— Знакомьтесь, пожалуйста, — сказала Вера Ивановна. — Это Володя Залесский. А это Анечка. Я вам обоим друг о друге рассказывала, вы уже заочно знакомы.
— Но очное знакомство превзошло все мои ожидания, — равнодушно сказал Володя.
— Анечка, Володя, ешьте, пожалуйста. Володя, наливайте вино. Ничего не поделаешь, вы единственный мужчина — придется потрудиться.
— Готов к труду и обороне, — тем же голосом вокзального диктора произнес Володя. Он разлил вино по рюмкам.
— А к нападению вы готовы? — спросила Вера Ивановна кокетливо.
— Всегда готов, — сказал Володя. Он не поддержал шутливого тона хозяйки: он просто ответил на поставленный ему вопрос.
Ел Володя без суеты и опрятно, загодя обдирая колбасную кожуру и обрезая лишнюю ветчину по краю бутерброда. Из обрезков он потом устроил себе отдельный бутерброд, крытый ветчинной мозаикой.
Закусывая, говорил об американском «Айс-ревю», а когда все почти съедено было и выпито, Вера Ивановна посмотрела на часы и ненатурально ахнула.
— Ах, — сказала она. — Ах, я совсем забыла. У меня в четыре примерка. Друзья мои, посидите тут, поразвлеките друг друга. Анечка, покажи Володе квартиру.
Она упорхнула. Гулко, как стартовый пистолет, хлопнул замок входной двери и, словно повинуясь этому сигналу, Володя встал.
— Вы знаете Верину квартиру? — лепетнула Анна Львовна.
— Да. Спальня там, — ответил он, взял её за плечо и слегка подтолкнул к двери.
В спальне он деловито взял её за обе груди сразу и приподнял их, как бы взвешивая. Потом повернул Анну Львовну спиной к себе и расстегнул кнопки на платье. На этом период ухаживания закончился. Он оставил ее, снял пиджак, поискал глазами плечики и, не найдя, повесил на спинку стула. Сняв брюки, он повернулся и рассеянно посмотрел на Анну Львовну.
— Ну? — сказал он.
Анна Львовна покорно, как на приеме у гинеколога, стала раздеваться. Уже лежа, закрывая глаза, она пролепетала в нависшее над ней Володино лицо.
— Мальчика…
— Знаю. Меня Вера предупредила, — ответил Володя.
3.
С Володей Залесским Вера Ивановна познакомилась на курорте, в Крыму. Подобралась теплая компания, было весело и беззаботно. Вспыхивали и затухали бессчетные романы, любили усердно и не щадя себя, вкладывая в это мероприятие весь нерастраченный на службе трудовой энтузиазм. Торопились все так, как будто непосредственно по окончании отпуска наступит конец света. Самые остроумные говорили: «Все равно — атомная бомба!», прочие же сходились не мудрствуя, без ссылок на международную обстановку.
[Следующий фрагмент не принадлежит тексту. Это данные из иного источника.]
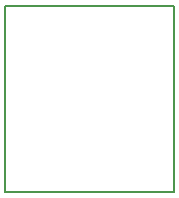
<source format=gm1>
%FSLAX24Y24*%
%MOIN*%
G70*
G01*
G75*
G04 Layer_Color=16711935*
%ADD10R,0.0400X0.0370*%
%ADD11R,0.0315X0.0295*%
%ADD12R,0.0197X0.0236*%
%ADD13R,0.0197X0.0256*%
%ADD14R,0.0295X0.0315*%
G04:AMPARAMS|DCode=15|XSize=19.7mil|YSize=23.6mil|CornerRadius=0mil|HoleSize=0mil|Usage=FLASHONLY|Rotation=45.000|XOffset=0mil|YOffset=0mil|HoleType=Round|Shape=Rectangle|*
%AMROTATEDRECTD15*
4,1,4,0.0014,-0.0153,-0.0153,0.0014,-0.0014,0.0153,0.0153,-0.0014,0.0014,-0.0153,0.0*
%
%ADD15ROTATEDRECTD15*%

G04:AMPARAMS|DCode=16|XSize=47.2mil|YSize=43.3mil|CornerRadius=0mil|HoleSize=0mil|Usage=FLASHONLY|Rotation=225.000|XOffset=0mil|YOffset=0mil|HoleType=Round|Shape=Rectangle|*
%AMROTATEDRECTD16*
4,1,4,0.0014,0.0320,0.0320,0.0014,-0.0014,-0.0320,-0.0320,-0.0014,0.0014,0.0320,0.0*
%
%ADD16ROTATEDRECTD16*%

%ADD17O,0.0256X0.0079*%
%ADD18O,0.0079X0.0256*%
%ADD19R,0.1850X0.1850*%
%ADD20R,0.0236X0.0197*%
%ADD21C,0.0090*%
%ADD22C,0.0150*%
%ADD23C,0.0060*%
%ADD24C,0.0080*%
%ADD25C,0.0370*%
%ADD26C,0.0240*%
%ADD27C,0.0260*%
%ADD28C,0.0098*%
%ADD29C,0.0079*%
%ADD30C,0.0050*%
%ADD31R,0.0375X0.0355*%
%ADD32R,0.0257X0.0296*%
%ADD33R,0.0257X0.0316*%
%ADD34R,0.0355X0.0375*%
G04:AMPARAMS|DCode=35|XSize=25.7mil|YSize=29.6mil|CornerRadius=0mil|HoleSize=0mil|Usage=FLASHONLY|Rotation=45.000|XOffset=0mil|YOffset=0mil|HoleType=Round|Shape=Rectangle|*
%AMROTATEDRECTD35*
4,1,4,0.0014,-0.0196,-0.0196,0.0014,-0.0014,0.0196,0.0196,-0.0014,0.0014,-0.0196,0.0*
%
%ADD35ROTATEDRECTD35*%

G04:AMPARAMS|DCode=36|XSize=53.2mil|YSize=49.3mil|CornerRadius=0mil|HoleSize=0mil|Usage=FLASHONLY|Rotation=225.000|XOffset=0mil|YOffset=0mil|HoleType=Round|Shape=Rectangle|*
%AMROTATEDRECTD36*
4,1,4,0.0014,0.0363,0.0363,0.0014,-0.0014,-0.0363,-0.0363,-0.0014,0.0014,0.0363,0.0*
%
%ADD36ROTATEDRECTD36*%

%ADD37O,0.0316X0.0139*%
%ADD38O,0.0139X0.0316*%
%ADD39R,0.1910X0.1910*%
%ADD40R,0.0296X0.0257*%
D23*
X-2830Y3658D02*
X2800D01*
X-2830Y-2560D02*
Y3658D01*
Y-2560D02*
X2800D01*
Y3658D01*
M02*

</source>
Однажды Вера Ивановна в перерыве между удовольствиями принялась рассказывать Володе о своей семье. Есть нечто фатальное в том, что на каком-то определенном этапе интимности любовники вдруг начинают выкладывать друг другу всю подноготную о своих женах и мужьях. Может быть, это традиция, неведомыми путями передающаяся от одного поколения курортников к другому, а может быть, потребность организма? Этого я, к сожалению, не знаю. Так или иначе, но Вера Ивановна подробно описала сокровенные привычки Семена Моисеевича, с похвалой отозвалась о его мужских достоинствах, рассказала о том, какой он заботливый («Все евреи, знаешь, замечательные семьянины!») — с умилением повторила забавные выражения своего четырехлетнего сына, и между прочим сказала:
— Мы бы еще одного завели, но нам с Семой хочется, чтобы теперь была девочка…
— Был бы я твоим мужем, я бы тебе на заказ сработал. Раз — и готово! Хочешь — девочку, хочешь — мальчика…
Вера Ивановна засмеялась.
— Хочешь — двойню, — с пьяным упорством продолжал Володя (с вечера они с Верой Ивановной накачались массандровским вином), — хочешь — тройню: двух мальчиков и девочку, двух девочек и мальчика…
— А гермафродита можешь?
— Я серьезно говорю!
Володя обиделся и встал на постели во весь свой голый рост. Вера Ивановна смотрела на него снизу вверх.
— Ты не туда смотри! — воскликнул Володя. — Ты сюда смотри!
И он хлопнул себя ладонью по лбу.
— Ну ладно, ладно, ложись, чего ты взвился, как ракета?…
На другой день, когда они возвращались с пляжа, Вера Ивановна вдруг засмеялась и сказала:
— Володя, а ты помнишь, что ты ночью спьяну городил?